### TESTO SELEZIONATO
———

"Vi do la mia pace" (Gv 14,27) – La pace come dono di Dio in Cristo Gesù

Prima Predica di Avvento 2014 di padre Raniero Cantalamessa, ofmcap / Testo integrale

Print Friendly, PDF & Email
Share this Entry

Riportiamo di seguito il testo della Prima Predica di Avvento 2014, tenuta questa mattina in Vaticano da padre Raniero Cantalamessa, ofmcap., predicatore della Casa Pontificia.

***

1. Siamo in pace con Dio!

Se si potesse ascoltare il grido più forte che c’è nel cuore di miliardi di persone, si udrebbe, in tutte le lingue del mondo, una parola sola: pace! La dolorosa attualità di questo tema, unita alla necessità di ridare alla parola pace la ricchezza e la profondità di significato che essa riveste nella Bibbia, mi ha spinto a dedicare a questo tema le meditazioni di Avvento di quest’anno. Ci aiuterà, spero, ad ascoltare con orecchi nuovi l’annuncio natalizio: “Pace in terra agli uomini che Dio ama” e anche a cominciare a vivere al nostro interno il messaggio che la Chiesa si appresta, come ogni anno, a rivolgere al mondo nella giornata mondiale della pace.

Cominciamo ascoltando l’annuncio fondamentale circa la pace. Sono parole di Paolo nella Lettera ai Romani:

”Giustificati dunque per fede, abbiamo pace con Dio per mezzo di Gesù Cristo, nostro Signore, mediante il quale abbiamo anche avuto, per la fede, l’accesso a questa grazia nella quale stiamo fermi; e ci gloriamo nella speranza della gloria di Dio (Rom 5, 1-2).

Io ricordo ancora quello che successe il giorno che finì, per l’Italia, la seconda guerra mondiale. Il grido “Armistizio! Pace!” rimbalzò dalla città alla campagna, di casa in casa. Era la fine di un incubo; non più terrore, non più bombardamenti, non più fame. Sembrava di tornare finalmente a vivere. Qualcosa del genere doveva provocare, nel cuore dei lettori, quell’annuncio dell’Apostolo: “Abbiamo pace con Dio! È stata fatta la pace! Un’era nuova è iniziata per l’umanità nel suo rapporto con Dio!” La loro è stata definita “un’epoca di angoscia”[1]. Gli uomini del tempo avevano l’impressione (tutt’altro che infondata) di una condanna che pesava sul loro capo; Paolo la chiama “la collera di Dio che si rivela dal cielo contro ogni empietà” (Rom 1, 18). Di qui, i riti e culti esoterici di propiziazione che pullulavano nella società pagana del tempo.

Quando parliamo di pace, noi siamo portati a pensare quasi sempre a una pace orizzontale: tra i popoli, tra le razze, le classi sociali, le religioni. La parola di Dio ci insegna che la prima e più essenziale pace è quella verticale, tra cielo e terra, tra Dio e l’umanità. Da essa dipendono tutte le altre forme di pace. Lo vediamo nel racconto stesso della creazione. Finché Adamo ed Eva sono in pace con Dio, c’è pace dentro ognuno di loro tra carne e spirito (erano nudi e non ne provavano vergogna), c’è pace tra l’uomo e la donna (“carne della mia carne”), tra l’essere umano e il resto della creazione. Appena essi si ribellano a Dio, tutto entra in lotta: la carne contro lo spirito (si accorgono di essere nudi), l’uomo contro la donna (“la donna mi ha sedotto”), la natura contro l’uomo (spine e triboli), il fratello contro il fratello, Caino contro Abele.

———

### SET DI DATI
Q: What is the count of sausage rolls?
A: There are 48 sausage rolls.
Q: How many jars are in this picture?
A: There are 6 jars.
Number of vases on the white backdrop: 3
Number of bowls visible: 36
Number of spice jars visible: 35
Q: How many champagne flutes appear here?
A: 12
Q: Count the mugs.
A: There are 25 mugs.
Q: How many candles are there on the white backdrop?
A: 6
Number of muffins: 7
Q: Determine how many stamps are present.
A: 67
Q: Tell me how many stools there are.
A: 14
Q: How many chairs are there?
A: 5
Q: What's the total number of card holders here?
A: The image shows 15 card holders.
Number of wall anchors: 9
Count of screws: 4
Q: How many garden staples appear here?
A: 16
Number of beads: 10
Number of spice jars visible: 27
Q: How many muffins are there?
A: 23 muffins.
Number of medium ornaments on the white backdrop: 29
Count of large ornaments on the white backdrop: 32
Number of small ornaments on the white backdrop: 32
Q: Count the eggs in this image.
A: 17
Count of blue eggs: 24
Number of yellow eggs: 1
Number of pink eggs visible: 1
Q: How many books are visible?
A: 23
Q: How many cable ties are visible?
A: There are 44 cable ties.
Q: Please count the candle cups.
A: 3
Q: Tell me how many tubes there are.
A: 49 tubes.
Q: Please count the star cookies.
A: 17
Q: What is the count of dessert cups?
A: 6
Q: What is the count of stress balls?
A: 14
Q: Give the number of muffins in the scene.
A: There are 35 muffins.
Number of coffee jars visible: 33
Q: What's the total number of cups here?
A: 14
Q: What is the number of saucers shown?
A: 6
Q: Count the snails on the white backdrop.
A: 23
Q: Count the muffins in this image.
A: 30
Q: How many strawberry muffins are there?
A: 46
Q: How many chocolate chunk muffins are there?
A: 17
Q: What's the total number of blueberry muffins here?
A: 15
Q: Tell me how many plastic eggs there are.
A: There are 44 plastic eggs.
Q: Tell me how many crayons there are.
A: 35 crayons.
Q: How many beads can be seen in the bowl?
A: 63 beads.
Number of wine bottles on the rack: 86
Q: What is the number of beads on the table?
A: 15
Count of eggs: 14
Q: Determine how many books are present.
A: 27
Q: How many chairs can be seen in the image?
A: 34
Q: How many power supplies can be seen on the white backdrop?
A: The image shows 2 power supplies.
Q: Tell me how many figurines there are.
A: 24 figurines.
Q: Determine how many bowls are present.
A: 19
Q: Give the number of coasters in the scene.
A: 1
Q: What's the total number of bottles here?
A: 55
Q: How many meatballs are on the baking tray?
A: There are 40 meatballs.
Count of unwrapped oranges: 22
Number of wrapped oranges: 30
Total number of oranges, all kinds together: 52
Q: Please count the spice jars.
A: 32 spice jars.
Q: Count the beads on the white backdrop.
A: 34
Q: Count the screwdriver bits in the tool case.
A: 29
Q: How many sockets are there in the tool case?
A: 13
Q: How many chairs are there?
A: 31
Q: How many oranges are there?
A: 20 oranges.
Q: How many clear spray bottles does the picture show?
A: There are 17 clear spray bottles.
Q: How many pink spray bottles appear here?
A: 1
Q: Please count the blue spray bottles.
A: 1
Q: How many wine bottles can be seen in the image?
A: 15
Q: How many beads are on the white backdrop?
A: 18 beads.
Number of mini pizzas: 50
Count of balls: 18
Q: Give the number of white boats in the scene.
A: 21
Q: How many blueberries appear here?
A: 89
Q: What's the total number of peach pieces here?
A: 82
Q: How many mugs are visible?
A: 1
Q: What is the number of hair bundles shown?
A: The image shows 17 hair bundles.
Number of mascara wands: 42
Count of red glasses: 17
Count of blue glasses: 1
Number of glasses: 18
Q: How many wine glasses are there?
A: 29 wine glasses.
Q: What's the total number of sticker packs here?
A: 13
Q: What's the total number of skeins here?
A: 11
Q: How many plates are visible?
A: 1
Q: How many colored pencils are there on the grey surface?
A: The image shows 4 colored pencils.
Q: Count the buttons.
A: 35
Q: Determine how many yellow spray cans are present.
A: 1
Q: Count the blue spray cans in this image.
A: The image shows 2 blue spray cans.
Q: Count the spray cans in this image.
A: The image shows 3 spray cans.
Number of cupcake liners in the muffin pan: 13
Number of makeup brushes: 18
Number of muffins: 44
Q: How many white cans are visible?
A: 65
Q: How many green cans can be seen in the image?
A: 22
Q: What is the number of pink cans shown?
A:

———

### OBIETTIVO DELL'ESERCIZIO
Ricopia senza modifiche il passo della predica sulla pace compreso tra "Prima Predica di Avvento 2014 di" e "della Casa Pontificia.", estremi inclusi.

### RISPOSTA QUI SOTTO
Prima Predica di Avvento 2014 di padre Raniero Cantalamessa, ofmcap / Testo integrale

Print Friendly, PDF & Email
Share this Entry

Riportiamo di seguito il testo della Prima Predica di Avvento 2014, tenuta questa mattina in Vaticano da padre Raniero Cantalamessa, ofmcap., predicatore della Casa Pontificia.